== DATA PROVIDED ==
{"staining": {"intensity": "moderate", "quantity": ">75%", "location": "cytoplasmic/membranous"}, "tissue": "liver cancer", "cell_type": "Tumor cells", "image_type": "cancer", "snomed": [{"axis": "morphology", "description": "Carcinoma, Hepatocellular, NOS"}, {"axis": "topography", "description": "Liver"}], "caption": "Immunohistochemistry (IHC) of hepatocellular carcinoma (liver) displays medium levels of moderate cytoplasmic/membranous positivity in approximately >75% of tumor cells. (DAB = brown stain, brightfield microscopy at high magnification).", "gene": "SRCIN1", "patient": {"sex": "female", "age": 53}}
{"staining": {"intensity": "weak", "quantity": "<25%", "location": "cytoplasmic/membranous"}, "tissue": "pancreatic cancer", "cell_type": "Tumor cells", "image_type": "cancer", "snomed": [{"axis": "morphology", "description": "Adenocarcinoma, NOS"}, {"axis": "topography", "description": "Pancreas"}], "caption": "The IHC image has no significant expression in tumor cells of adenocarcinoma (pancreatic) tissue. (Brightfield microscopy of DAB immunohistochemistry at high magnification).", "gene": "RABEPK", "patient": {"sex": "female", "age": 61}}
* * *
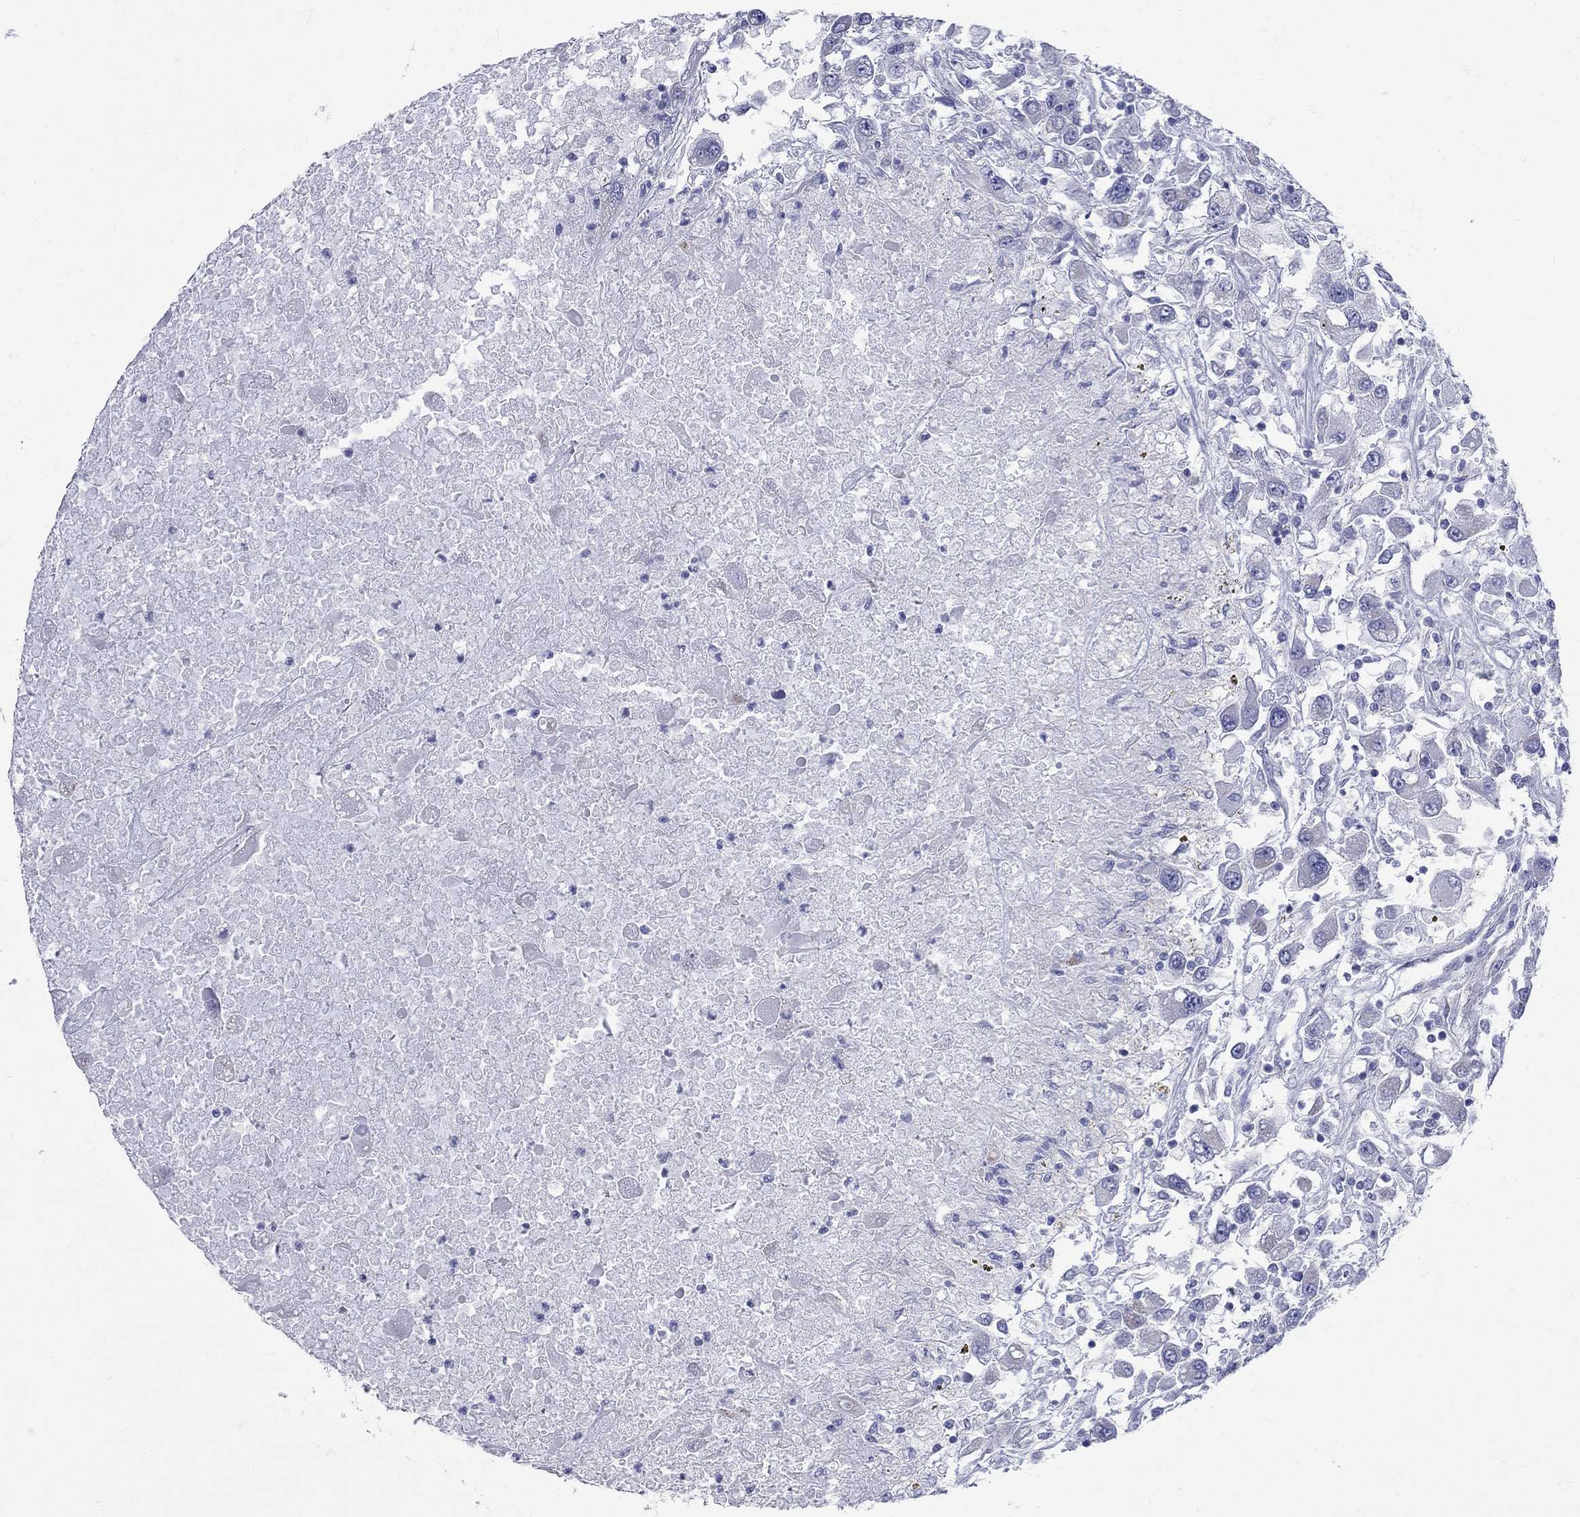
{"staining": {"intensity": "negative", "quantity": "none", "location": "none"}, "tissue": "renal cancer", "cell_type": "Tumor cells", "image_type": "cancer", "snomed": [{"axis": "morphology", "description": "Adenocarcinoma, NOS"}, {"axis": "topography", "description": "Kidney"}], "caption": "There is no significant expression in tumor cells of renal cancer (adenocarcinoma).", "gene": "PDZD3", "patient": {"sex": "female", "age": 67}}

== EXERCISE INSTRUCTIONS ==
Looking back over the data above, restate word for word the lines that begin at the line with "(IHC) of hepatocellular" and end at the line with "IHC image has", inclusive.

== WRITTEN RESPONSE ==
{"staining": {"intensity": "moderate", "quantity": ">75%", "location": "cytoplasmic/membranous"}, "tissue": "liver cancer", "cell_type": "Tumor cells", "image_type": "cancer", "snomed": [{"axis": "morphology", "description": "Carcinoma, Hepatocellular, NOS"}, {"axis": "topography", "description": "Liver"}], "caption": "Immunohistochemistry (IHC) of hepatocellular carcinoma (liver) displays medium levels of moderate cytoplasmic/membranous positivity in approximately >75% of tumor cells. (DAB = brown stain, brightfield microscopy at high magnification).", "gene": "SRCIN1", "patient": {"sex": "female", "age": 53}}
{"staining": {"intensity": "weak", "quantity": "<25%", "location": "cytoplasmic/membranous"}, "tissue": "pancreatic cancer", "cell_type": "Tumor cells", "image_type": "cancer", "snomed": [{"axis": "morphology", "description": "Adenocarcinoma, NOS"}, {"axis": "topography", "description": "Pancreas"}], "caption": "The IHC image has no significant expression in tumor cells of adenocarcinoma (pancreatic) tissue. (Brightfield microscopy of DAB immunohistochemistry at high magnification).", "gene": "RABEPK", "patient": {"sex": "female", "age": 61}}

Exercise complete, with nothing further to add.